Now many people can and do subject their bodies to this treatment for years if not decades. Those who do at some point invariably develop blood stagnation along the way either by way of an injury or by ‘overworking’ particular muscles and muscle groups. Some experience it more quickly than others and this is because of the Kidney energy which is at the root of all things – the Kidney essence is the physical substance which steams upward to produce Qi and Shen and is subsequently acted upon in order to rebuild the body in the Magnum Opus. This essence is what gives rise to our physical shape and general well being in the face of life and is stronger in some people than others. It is basically our genetic picture so some people will have a stronger genetic picture and be able to maintain longer periods before the body crashes due to these factors. But one thing is certain – if you exceed these boundaries you will ‘run out’ of this essence, at which point life ceases as there is no longer a source for the Qi and Shen from which to arise, and nothing upon which to act for the Shen. Overusing this resource to build large muscles and strain the body in a ridiculous fashion shortens and weakens this essence through consumption, as does chronic disease and a hectic lifestyle. In the very ancient Chinese book, The Yellow Emperor’s Inner Classic (of Medicine) it describes to that effect:
Physical labor should not be undertaken to the point of becoming fatigued, and the body’s
functional activity therefore can remain in order.

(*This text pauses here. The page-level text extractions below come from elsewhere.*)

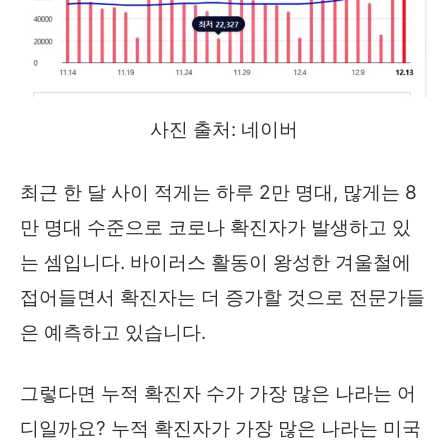
사진 출처: 네이버
최근 한 달 사이 적게는 하루 2만 명대, 많게는 8
만 명대 수준으로 코로나 확진자가 발생하고 있
는 셈입니다. 바이러스 활동이 왕성한 겨울철에
접어들면서 확진자는 더 증가할 것으로 전문가들
은 예측하고 있습니다.
그렇다면 누적 확진자 수가 가장 많은 나라는 어
디일까요? 누적 확진자가 가장 많은 나라는 미국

So let us examine those who disregard the above theory and work their body hard, producing local Qi stagnation in the muscles daily. Eventually, as the essence declines, so too the ability of the body to recover declines. This leads to more systemic evidence of Qi stagnation – irritability, digestive upsets like bloating and pain. Long standing untreated systemic Qi stagnation can lead to Blood stagnation or phlegm accumulation, both of which can worsen or exacerbate each other. Phlegm according to Chinese Medicine is the ‘source of the 100 diseases’ (meaning much more than 100 of course) but one of which can be and often is fatal is that which is formed by the combination of blood stagnation and phlegm accumulation – cancer. The hard and painful nodules that cancer exhibits is evidence of both phlegm and blood stagnation together and the systemic effects are devastating to all of the bodies’ systems as is evident by the painful manner in which cancer patients tend to die.
So what then is the opposite of all of these self damaging, Qi stagnation producing exercises? Yoga. The opening up of the channels through gentle stretching which does not produce pain (this is why it is important to do poses to a point where no pain is felt and why body builders are endlessly stretching to try and relieve the pain of Qi stagnation) and allows Qi to flow freely and maintain the open gate between the physical and the spiritual. One might argue that the two (hard exercise regimes and Yoga) can be done together to alleviate most of what has been described above but anyone who does this will know that some of the pain of working out hard remains no matter how much Yoga you do, and thus you must be impeding the flow of Qi still to some degree. This might seem of little relevance and importance however when you consider that the Magnum Opus is dependent on building up the Kidney Essence to the point where one can become immortal, obviously weakening it by these exercise regimes is going to lengthen the time it takes to achieve it just as trying to fill a bucket with water which is simultaneously being tipped out all over the ground takes longer than one which is retaining all that is being put into it.